Researchers At NAVER AI Lab Introduces ReLabel: A Novel Framework To Turn ImageNet Evaluation Into A Multi-Label Task

ImageNet is one of the most popular image classification benchmarks. It contains more than 14 million labeled images and has improved many image recognition models’ performances. However, it also includes a significant label noise level.

Studies show that many ImageNet samples contain multiple object classes, despite being assumed to be a single-label benchmark. The de-facto standard for the image classifiers also includes a striking level of label noise. Thus the aim is to provide ImageNet training images with multi-label classes and localized labels that indicate where each object is located. 
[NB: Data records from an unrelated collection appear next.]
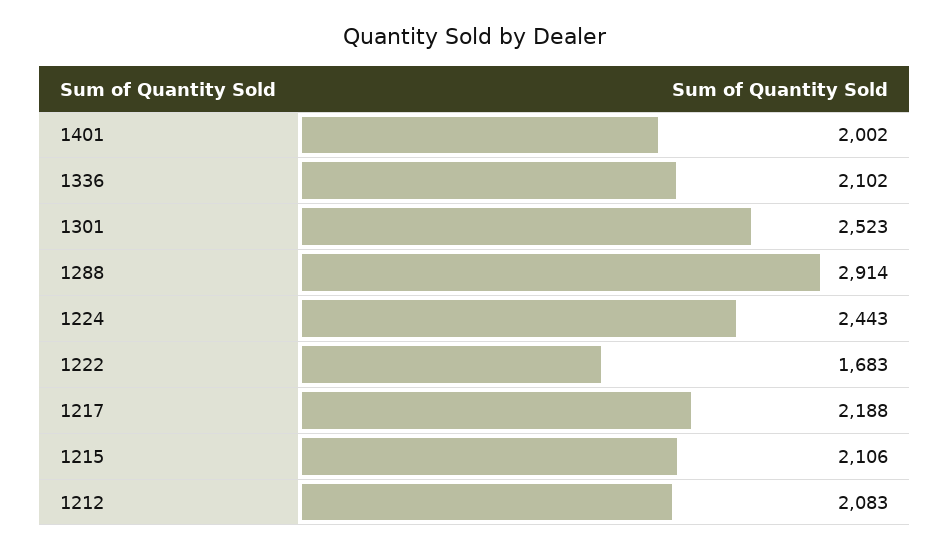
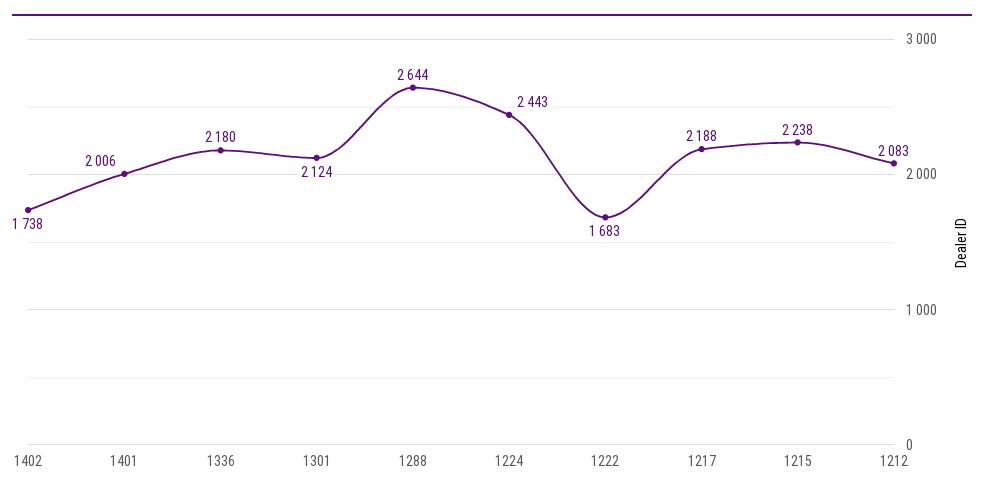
1401: 2002 -> 2006
1336: 2102 -> 2180
1301: 2523 -> 2124
1288: 2914 -> 2644
1215: 2106 -> 2238
1402: none -> 1738

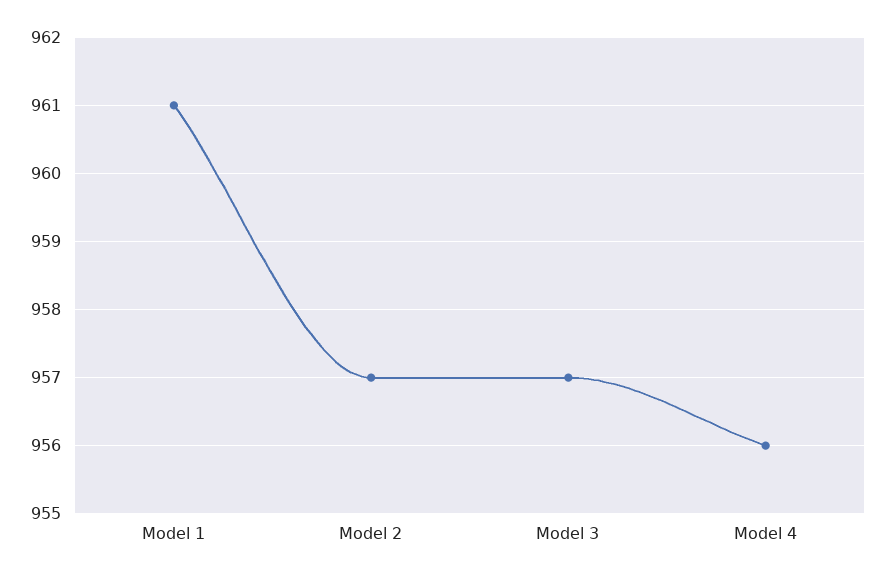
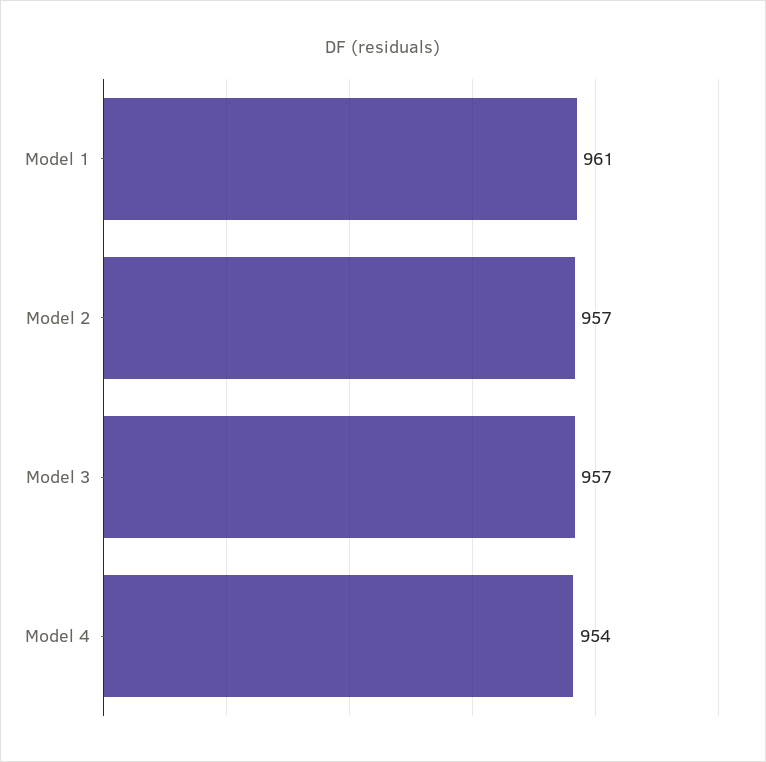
Model 4: 956 -> 954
Researchers from NAVER AI Lab in South Korea have found a computationally efficient re-labeling strategy that fixes this vital flaw in ImageNet. The team proposes “ReLabel,” a novel re-labeling method developed to turn ImageNet evaluation into a multi-label task, with exhaustive multi-label annotations per image. 

Instead of expanding the ImageNet validation set labels into multi-labels like earlier work, the researchers have tried to develop a method for the ImageNet training labels. This approach transforms the single-class labels of 1.28 million training images on ImageNet into multi-class labels assigned to image regions.
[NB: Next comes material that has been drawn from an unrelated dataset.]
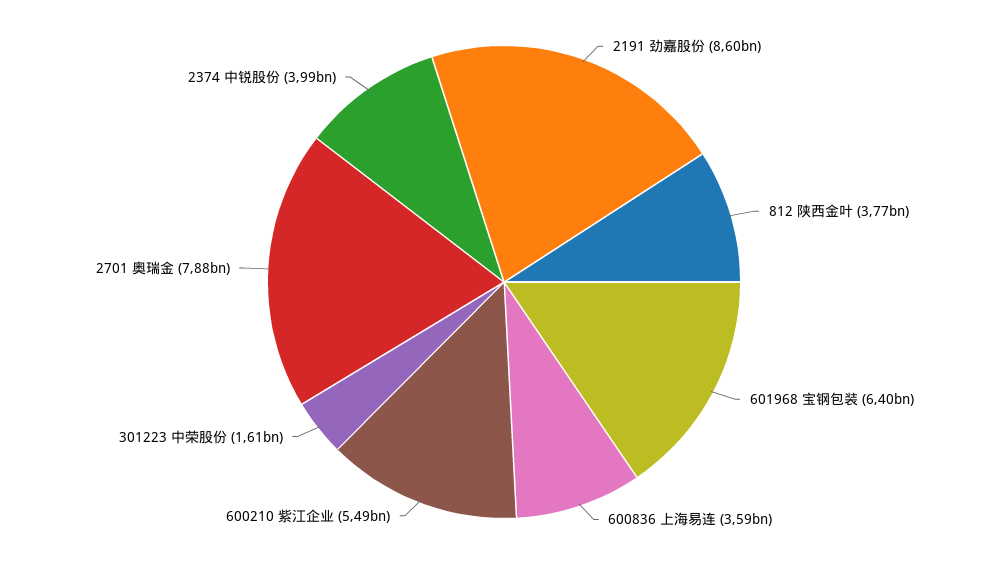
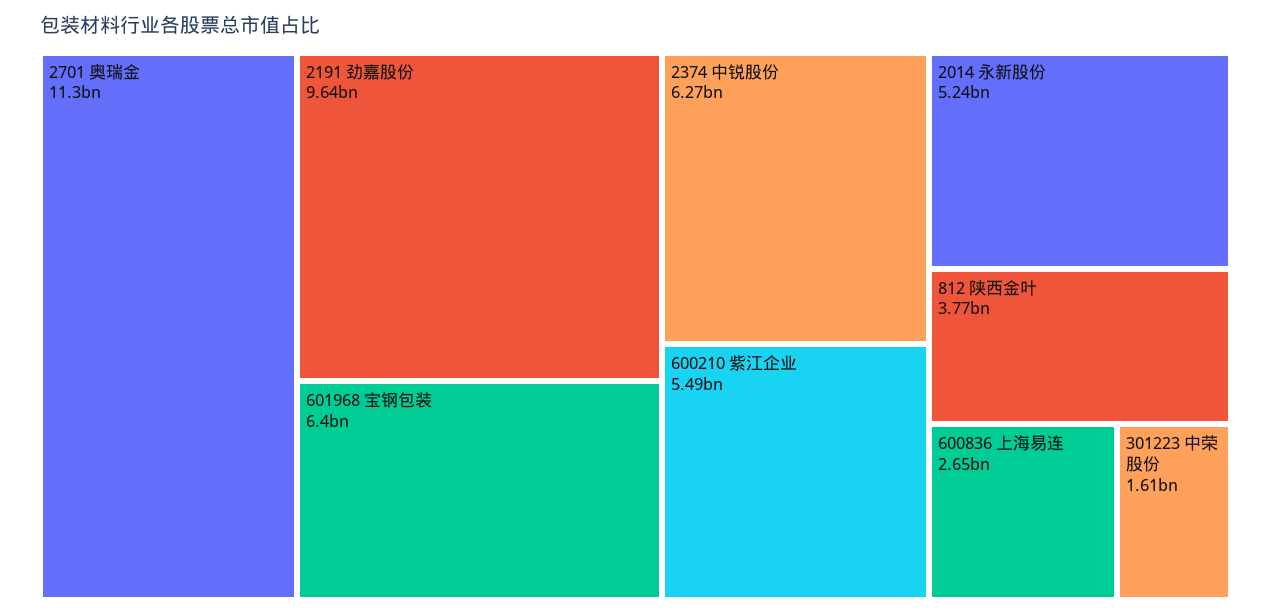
2191 劲嘉股份: 8600000000 -> 9640000000
600836 上海易连: 3590000000 -> 2650000000
2701 奥瑞金: 7880000000 -> 11300000000
2374 中锐股份: 3990000000 -> 6270000000
2014 永新股份: none -> 5240000000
The researchers have pre-trained a machine annotator on a super-ImageNet scale (the JFT-300M dataset with 300 million images and InstagramNet-1B with about 1 billion Instagram images). They then fine-tuned the machine annotator on ImageNet to predict the database’s classes. This generates new multi-class ground truth labels without incurring the overwhelming costs associated with human annotators.
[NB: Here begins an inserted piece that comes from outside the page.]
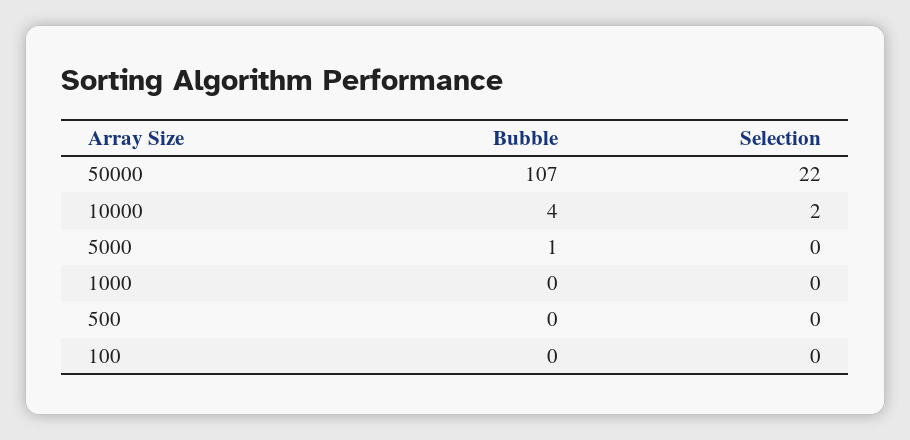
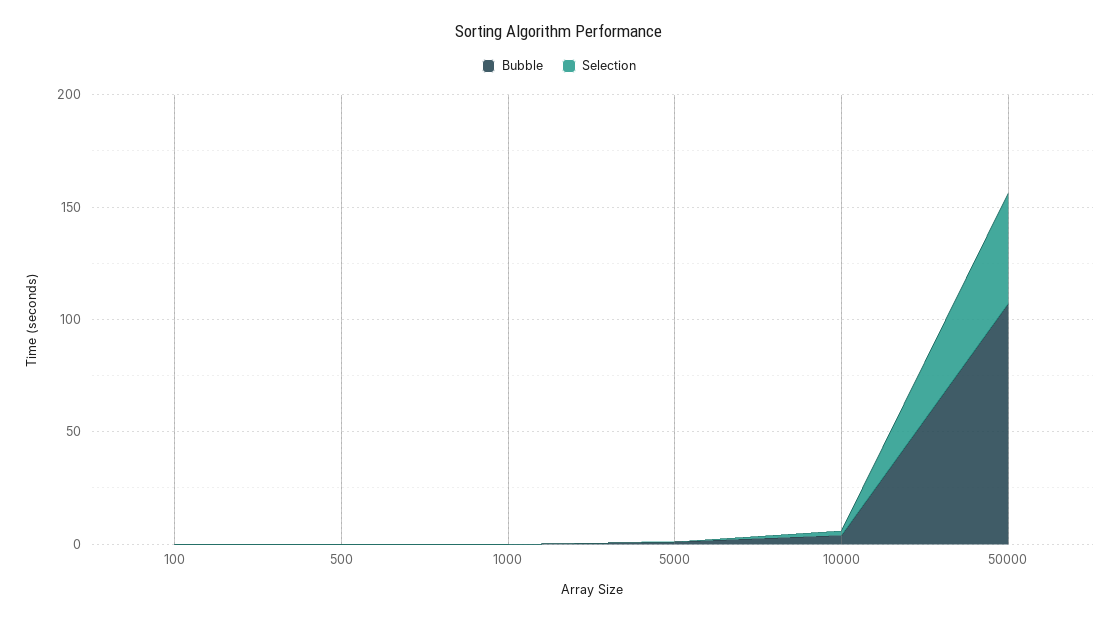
Selection, 50000: 22 -> 50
The ReLabel approach allows machine annotators to generate location-wise multi-labels. The new LabelPooling framework trains the image classifier using these localized multi-labels. It passes predictions through the final pooling layer stating additional location-specific supervision signals. ReLabel results in a steady gain across ImageNet benchmarks, transfer-learning tasks, and multi-label classification tasks.

The team pre-trained state-of-the-art classifier EfficientNet-L2 trained with JFT-300M , and ResNeXT-101 32x with InstagramNet-1B. They selected EfficientNet-L2 as their machine annotator because it boosted the top-1 classification accuracy of ResNet-50. On ImageNet classification, training ResNet-50 with ImageNet ReLabel achieved a top-1 accuracy of 78.9%, for a +1.4 percent accuracy gain over the baseline model trained with the original labels.

Even though the machine annotator was pre-trained, when the proposed ReLabel method is combined with the LabelPooling framework, it drastically decreased ResNet-50 training time from 328 GPU hours to only 10 GPU hours.